Object state change records:
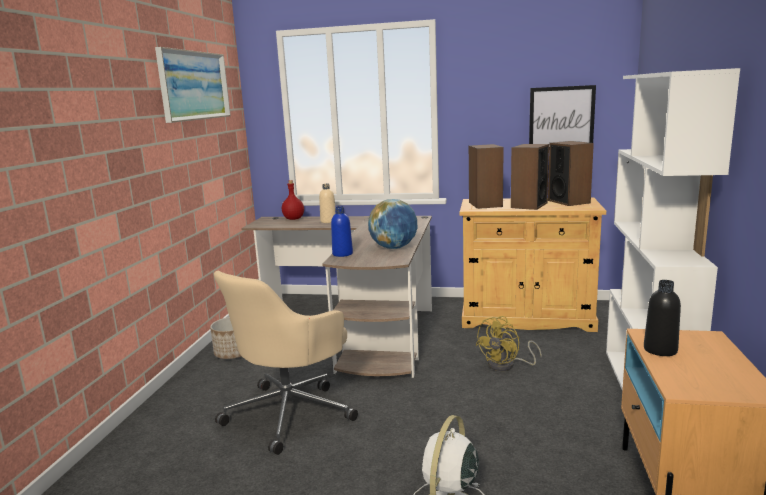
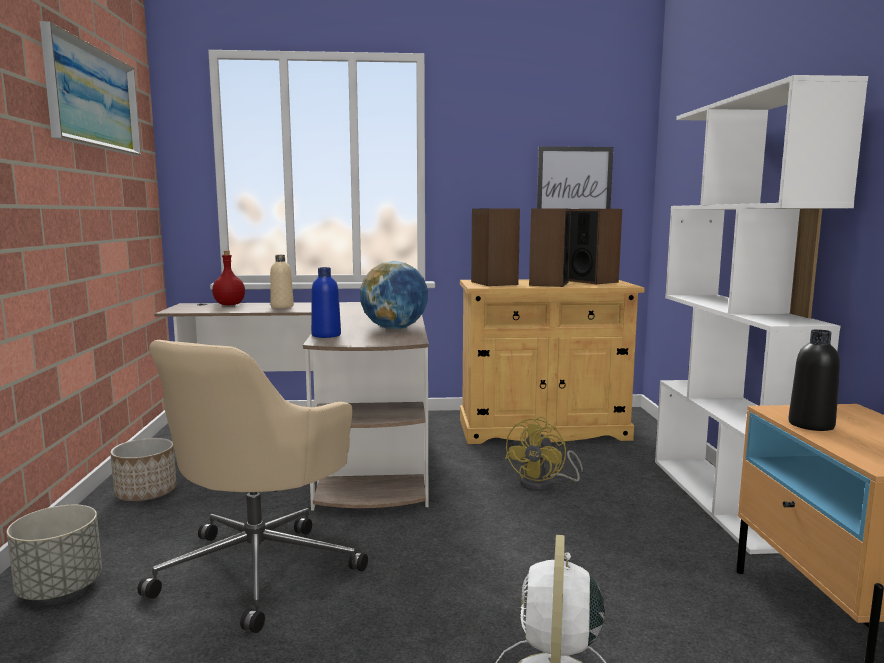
camera: 15 degrees left, 5 degrees down
none -> grey planter [7,505,102,600]

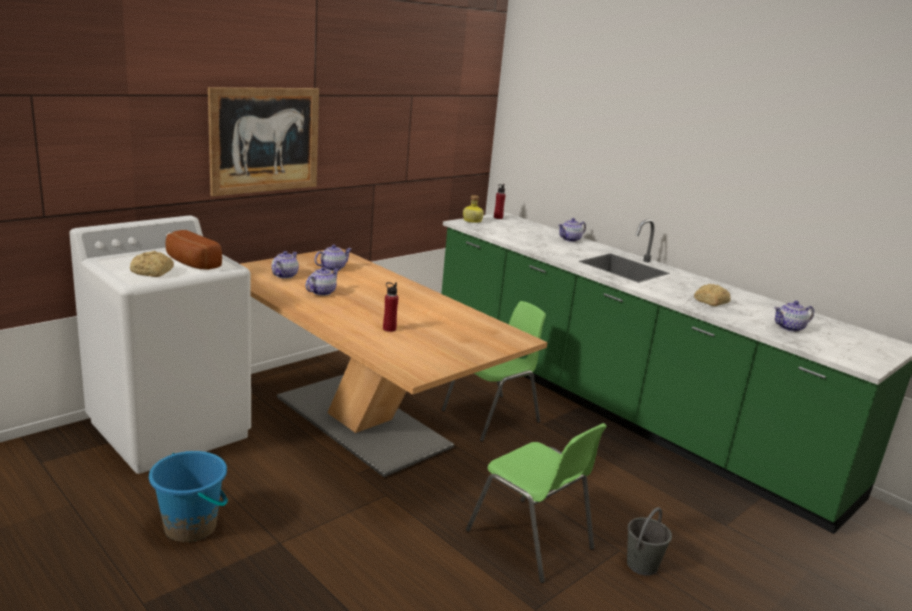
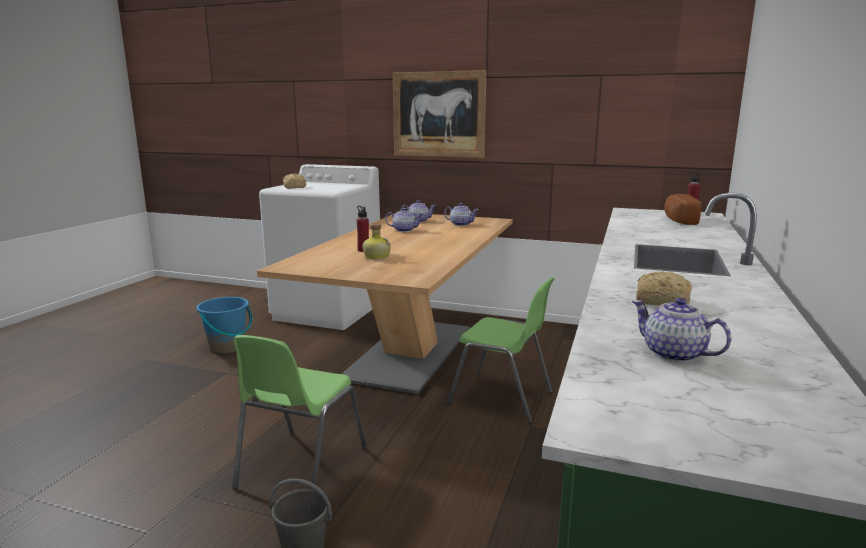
camera: 65 degrees right, 5 degrees down
bread [165,230,222,270] -> bread moved to [664,194,701,225]
bottle [463,195,484,223] -> bottle moved to [362,223,390,259]
teapot [558,218,586,242] -> none

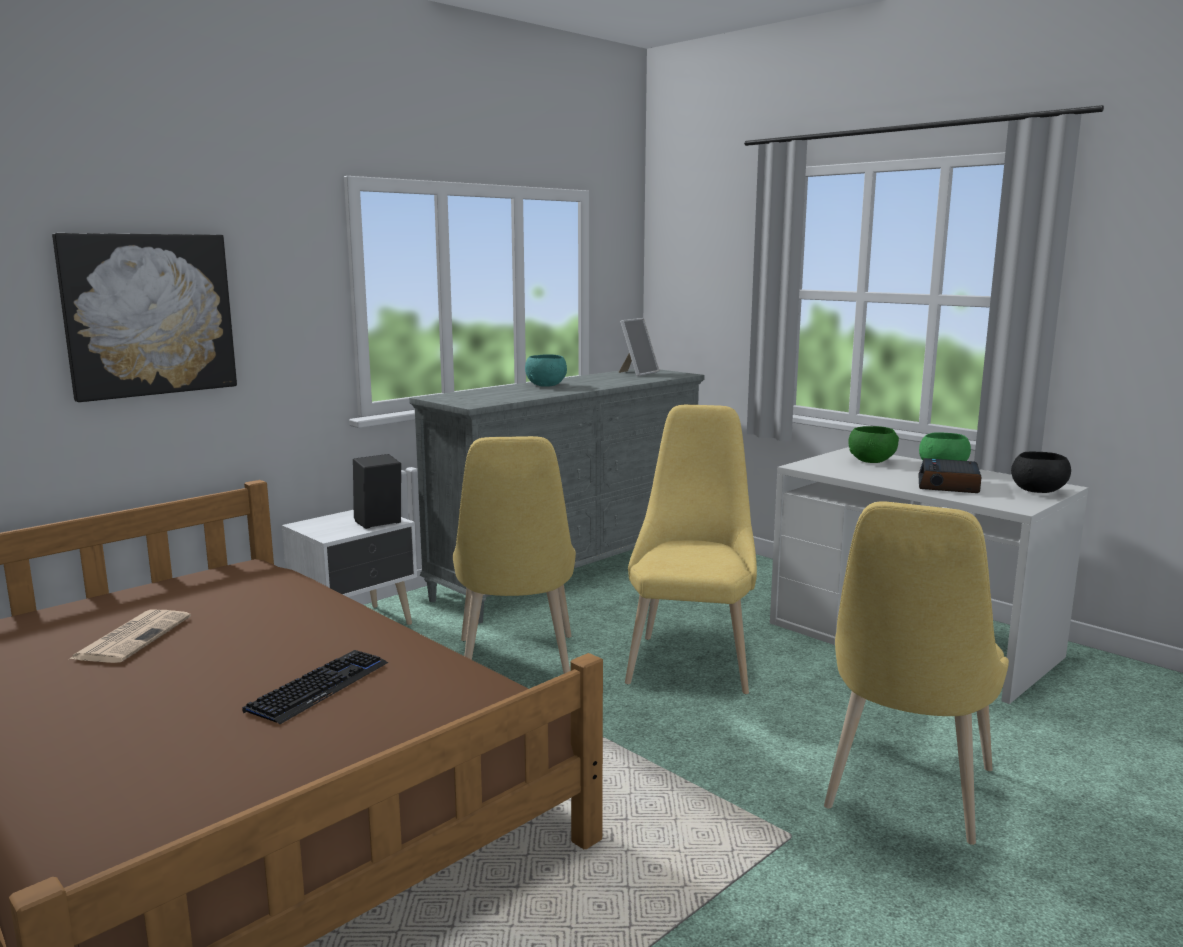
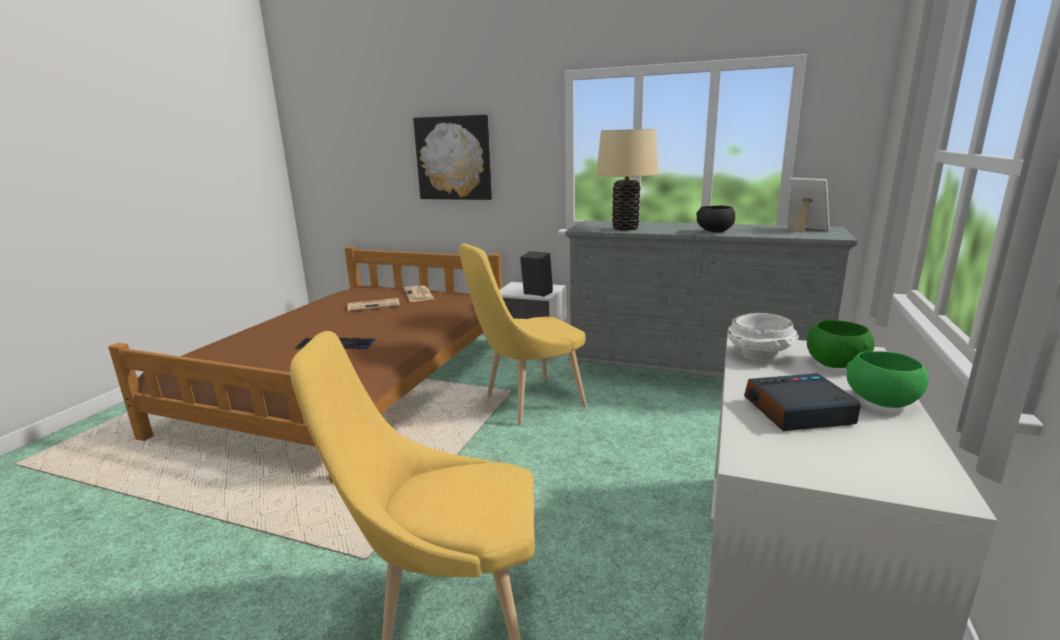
camera: 65 degrees right, 5 degrees up
turquoise bowl [525,354,567,387] -> none
picture frame [618,318,659,376] -> picture frame turned 135 degrees counterclockwise [788,178,830,233]
yellow chair [625,405,757,694] -> none
black bowl [1011,452,1071,493] -> black bowl moved to [696,205,735,233]
none -> newspaper [404,285,434,302]
none -> beige table lamp [596,129,658,231]
none -> white bowl [727,313,799,361]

About this task = Count, in the records above, the lines that contain "camera", and write only the resulting number.

Answer below = 3